Doubtful debts of credit institutions increase and are close to €3 billion. Banks suffer the first increase in defaults in this way.
The possibility of non-performing loans (NPLs) spiralling out of control is one of the biggest threats in the financial sector since the coronavirus began. For now, it is contained in banking, but there is already a path of increase in consumer credit, where the default has reached 7% – the highest level since 2016, according to the latest release from the Bank of Spain.
The report, which covers the period up to March, demonstrates that NPL in credit financial institutions rose by 5.5% monthly, to €2.982 billion, against a total credit stock of €42.096 billion. This is therefore an NPL ratio of 7.08%, up from 6.88% in February, and the highest level since May 2016.
CBEs account for a large part of consumer credit, although not all of it, but the segment’s NPLs figure serves as an approximation of the trend. These establishments are companies with their own legal status that are part of banking groups, or in some cases are independent firms, which are dedicated to granting personal loans.
However, the perimeter of consumer credit is larger. While in the banking sector as a whole it remains contained, with €51.485 billion in doubtful loans and an NPL ratio of 4.24% in March, lower than in February, there has been an upturn in consumer credit. Non-payments increased in December, during the Christmas sales campaign, marred by the omicron. That month it rose from 6.56% to 6.89%, and now it has risen again.
Before the pandemic started, in February 2020, the default rate was 5.81%. Thus, there is an increase of more than one percentage point. You have to go all the way back to May 2016 to find a higher record in the historical series, although it is still far from the historical highs of over 11% in 2014.
These consumer loans are not secured by mortgages or other collateral, and recoveries are more difficult. Banks often bundle defaults into portfolios and sell them to opportunistic funds at discounts of up to 95%. In this sense, there is an appetite for funds to buy this year, after two years with less activity.

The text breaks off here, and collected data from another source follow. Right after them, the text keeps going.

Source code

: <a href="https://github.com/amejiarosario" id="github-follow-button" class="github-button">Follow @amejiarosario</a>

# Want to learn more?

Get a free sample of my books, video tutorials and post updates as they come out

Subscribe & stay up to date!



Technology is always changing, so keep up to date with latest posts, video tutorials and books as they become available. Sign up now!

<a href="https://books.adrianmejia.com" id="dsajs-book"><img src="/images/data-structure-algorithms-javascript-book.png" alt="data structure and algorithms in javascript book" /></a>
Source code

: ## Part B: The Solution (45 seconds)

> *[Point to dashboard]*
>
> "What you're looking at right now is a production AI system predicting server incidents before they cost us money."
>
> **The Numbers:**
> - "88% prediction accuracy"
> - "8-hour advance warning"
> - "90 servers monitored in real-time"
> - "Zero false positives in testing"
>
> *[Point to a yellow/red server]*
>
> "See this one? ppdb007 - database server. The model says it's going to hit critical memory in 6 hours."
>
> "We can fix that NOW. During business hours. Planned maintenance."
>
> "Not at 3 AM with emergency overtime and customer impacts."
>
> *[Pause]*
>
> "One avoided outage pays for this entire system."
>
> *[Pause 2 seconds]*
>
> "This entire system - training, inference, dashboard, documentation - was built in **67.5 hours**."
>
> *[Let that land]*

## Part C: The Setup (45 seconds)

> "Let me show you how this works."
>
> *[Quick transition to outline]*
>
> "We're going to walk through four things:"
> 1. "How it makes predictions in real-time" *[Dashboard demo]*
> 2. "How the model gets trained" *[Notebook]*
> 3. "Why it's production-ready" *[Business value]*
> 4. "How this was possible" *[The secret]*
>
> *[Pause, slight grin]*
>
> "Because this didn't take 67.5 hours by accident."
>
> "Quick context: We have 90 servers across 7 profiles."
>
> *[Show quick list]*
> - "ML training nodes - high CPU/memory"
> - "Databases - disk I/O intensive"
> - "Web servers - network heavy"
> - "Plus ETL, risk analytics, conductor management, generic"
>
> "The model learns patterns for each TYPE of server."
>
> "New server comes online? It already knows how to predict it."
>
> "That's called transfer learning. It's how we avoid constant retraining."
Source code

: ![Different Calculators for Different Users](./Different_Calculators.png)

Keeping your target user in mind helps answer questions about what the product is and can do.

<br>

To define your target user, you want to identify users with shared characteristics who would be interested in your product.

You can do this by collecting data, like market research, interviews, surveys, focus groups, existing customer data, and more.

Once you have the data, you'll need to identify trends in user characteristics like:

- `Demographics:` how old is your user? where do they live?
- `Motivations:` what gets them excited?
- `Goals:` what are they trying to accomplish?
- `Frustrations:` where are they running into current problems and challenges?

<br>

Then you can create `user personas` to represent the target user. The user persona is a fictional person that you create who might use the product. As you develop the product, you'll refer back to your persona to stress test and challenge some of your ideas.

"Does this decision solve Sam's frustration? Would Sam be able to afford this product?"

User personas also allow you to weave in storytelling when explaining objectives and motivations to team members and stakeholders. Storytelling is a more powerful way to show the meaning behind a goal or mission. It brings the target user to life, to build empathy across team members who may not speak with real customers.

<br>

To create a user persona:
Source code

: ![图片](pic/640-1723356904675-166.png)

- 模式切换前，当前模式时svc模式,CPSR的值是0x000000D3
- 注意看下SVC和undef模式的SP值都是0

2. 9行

Experts were already anticipating that the first upturn in defaults should come in consumer credit. The question is when we will see the increase in companies, and whether it will reach mortgages, for which the economy would have to continue to deteriorate in the midst of a change in the monetary policy cycle with interest rate rises.
The unknown is in the business sector, where there has been an increase in debt with the ICO loans that kept many companies afloat. Some healthy and others that were no longer sustainable and could become zombie companies. Default is almost frozen in companies with the bankruptcy moratorium, which expires on 30 June, but for which it is not yet known whether there will be another extension. The Bank of Spain estimates that 20% of ICO loans are under special surveillance by banks.